_What to produce_
In the material below, find each line with the word "nose" and copy it.

_Given data_
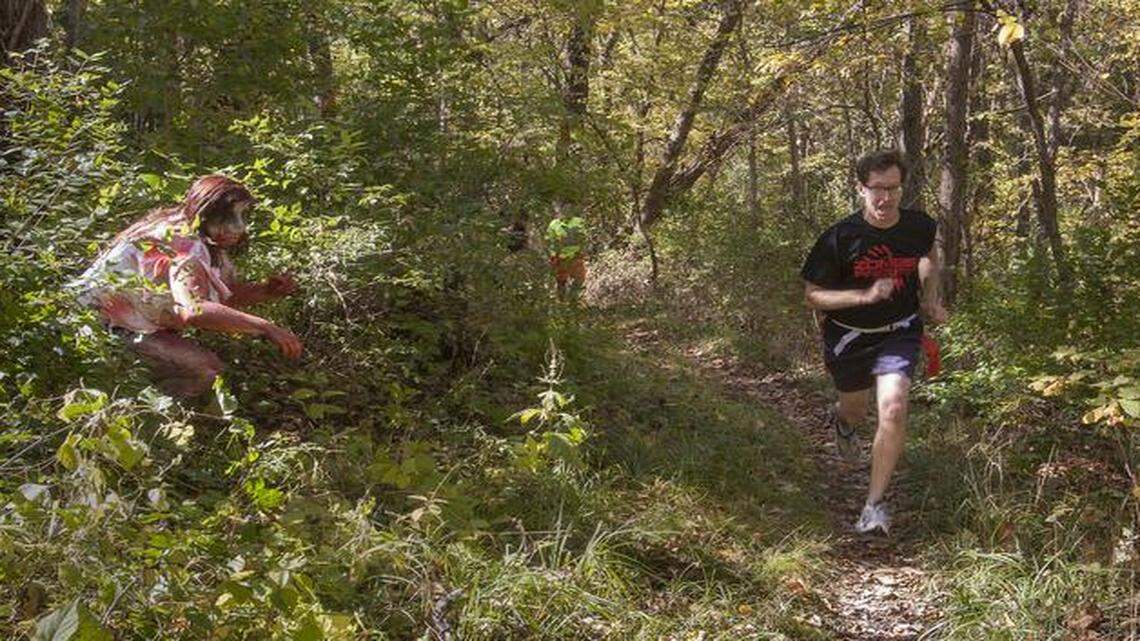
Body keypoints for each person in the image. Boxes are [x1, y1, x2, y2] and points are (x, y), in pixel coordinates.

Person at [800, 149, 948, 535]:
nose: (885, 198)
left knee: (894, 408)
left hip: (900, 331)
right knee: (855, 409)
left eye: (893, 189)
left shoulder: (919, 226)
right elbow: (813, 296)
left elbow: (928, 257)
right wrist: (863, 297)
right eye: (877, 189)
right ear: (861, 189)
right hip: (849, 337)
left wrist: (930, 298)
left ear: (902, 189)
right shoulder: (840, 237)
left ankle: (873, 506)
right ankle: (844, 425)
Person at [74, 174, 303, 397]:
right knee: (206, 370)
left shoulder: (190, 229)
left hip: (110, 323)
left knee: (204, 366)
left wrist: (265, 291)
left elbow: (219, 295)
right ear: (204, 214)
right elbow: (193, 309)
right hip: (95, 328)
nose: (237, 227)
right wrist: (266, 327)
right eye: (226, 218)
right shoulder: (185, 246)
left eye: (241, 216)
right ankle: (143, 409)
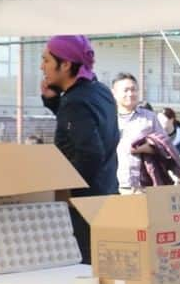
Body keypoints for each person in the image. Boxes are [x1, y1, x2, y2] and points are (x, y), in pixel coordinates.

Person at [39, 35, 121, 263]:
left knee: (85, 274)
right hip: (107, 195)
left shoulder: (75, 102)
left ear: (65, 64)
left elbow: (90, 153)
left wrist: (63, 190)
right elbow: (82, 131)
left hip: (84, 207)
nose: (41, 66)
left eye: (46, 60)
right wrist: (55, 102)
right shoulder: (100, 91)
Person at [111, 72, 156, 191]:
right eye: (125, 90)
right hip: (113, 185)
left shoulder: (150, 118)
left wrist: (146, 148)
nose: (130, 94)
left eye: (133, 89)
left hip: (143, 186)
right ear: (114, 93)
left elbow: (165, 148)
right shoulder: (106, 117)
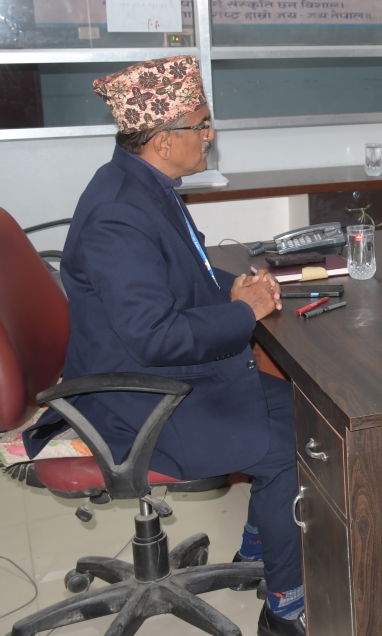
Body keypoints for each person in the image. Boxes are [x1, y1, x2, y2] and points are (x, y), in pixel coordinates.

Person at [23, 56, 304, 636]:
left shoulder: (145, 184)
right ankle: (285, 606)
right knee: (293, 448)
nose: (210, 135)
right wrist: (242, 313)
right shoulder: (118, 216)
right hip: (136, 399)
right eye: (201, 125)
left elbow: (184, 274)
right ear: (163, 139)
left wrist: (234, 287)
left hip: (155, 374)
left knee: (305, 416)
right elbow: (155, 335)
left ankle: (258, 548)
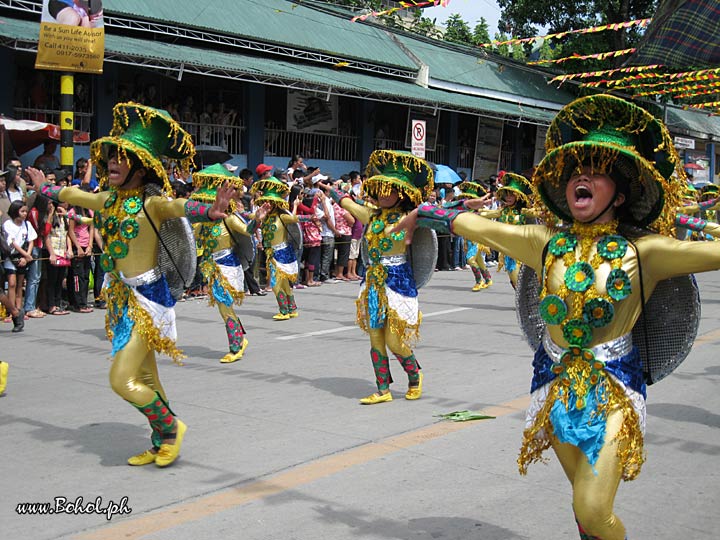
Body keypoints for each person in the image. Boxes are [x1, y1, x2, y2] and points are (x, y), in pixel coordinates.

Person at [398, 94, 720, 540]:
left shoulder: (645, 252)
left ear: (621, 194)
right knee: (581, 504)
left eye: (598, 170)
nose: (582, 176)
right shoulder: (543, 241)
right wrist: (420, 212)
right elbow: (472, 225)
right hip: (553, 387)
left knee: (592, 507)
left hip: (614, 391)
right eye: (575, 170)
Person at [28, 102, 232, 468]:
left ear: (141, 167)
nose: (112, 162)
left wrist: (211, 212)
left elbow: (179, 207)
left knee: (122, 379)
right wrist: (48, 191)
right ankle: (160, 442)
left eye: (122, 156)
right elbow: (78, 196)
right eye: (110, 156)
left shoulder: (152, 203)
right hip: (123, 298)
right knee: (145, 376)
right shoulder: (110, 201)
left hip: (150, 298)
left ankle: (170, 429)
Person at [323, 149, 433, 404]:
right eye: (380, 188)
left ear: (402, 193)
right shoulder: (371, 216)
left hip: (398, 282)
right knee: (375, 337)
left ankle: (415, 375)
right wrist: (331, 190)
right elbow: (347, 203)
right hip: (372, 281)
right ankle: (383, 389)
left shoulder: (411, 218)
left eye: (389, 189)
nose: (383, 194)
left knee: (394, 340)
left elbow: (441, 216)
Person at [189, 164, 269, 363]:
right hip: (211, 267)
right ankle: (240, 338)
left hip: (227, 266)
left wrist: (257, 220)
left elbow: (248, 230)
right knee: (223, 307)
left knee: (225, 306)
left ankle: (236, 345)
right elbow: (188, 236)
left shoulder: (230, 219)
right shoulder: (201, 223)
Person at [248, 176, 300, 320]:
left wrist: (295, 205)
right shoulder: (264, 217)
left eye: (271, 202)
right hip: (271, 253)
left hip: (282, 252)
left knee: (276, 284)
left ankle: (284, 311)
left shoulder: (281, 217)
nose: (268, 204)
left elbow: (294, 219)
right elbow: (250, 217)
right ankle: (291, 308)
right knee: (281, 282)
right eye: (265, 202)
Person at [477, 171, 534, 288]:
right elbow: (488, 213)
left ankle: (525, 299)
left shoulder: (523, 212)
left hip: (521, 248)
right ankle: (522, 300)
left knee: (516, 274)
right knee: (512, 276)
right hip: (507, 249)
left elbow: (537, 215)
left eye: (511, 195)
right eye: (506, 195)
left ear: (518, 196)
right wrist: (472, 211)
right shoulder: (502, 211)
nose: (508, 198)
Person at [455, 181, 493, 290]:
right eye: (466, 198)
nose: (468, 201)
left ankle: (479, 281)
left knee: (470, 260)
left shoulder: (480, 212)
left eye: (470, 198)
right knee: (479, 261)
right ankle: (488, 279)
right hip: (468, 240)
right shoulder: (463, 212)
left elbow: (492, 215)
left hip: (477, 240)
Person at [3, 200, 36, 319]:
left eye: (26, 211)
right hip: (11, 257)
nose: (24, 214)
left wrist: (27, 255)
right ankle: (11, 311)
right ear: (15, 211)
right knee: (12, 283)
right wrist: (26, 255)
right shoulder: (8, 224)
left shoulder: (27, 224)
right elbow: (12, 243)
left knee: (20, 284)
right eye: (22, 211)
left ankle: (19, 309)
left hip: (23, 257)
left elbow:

_Exercise output_
nose: (885, 198)
nose: (237, 227)
nose: (41, 66)
nose: (130, 94)
nose: (210, 135)
nose: (582, 176)
nose: (112, 162)
nose: (383, 194)
nose: (268, 204)
nose: (508, 198)
nose: (468, 201)
nose: (24, 214)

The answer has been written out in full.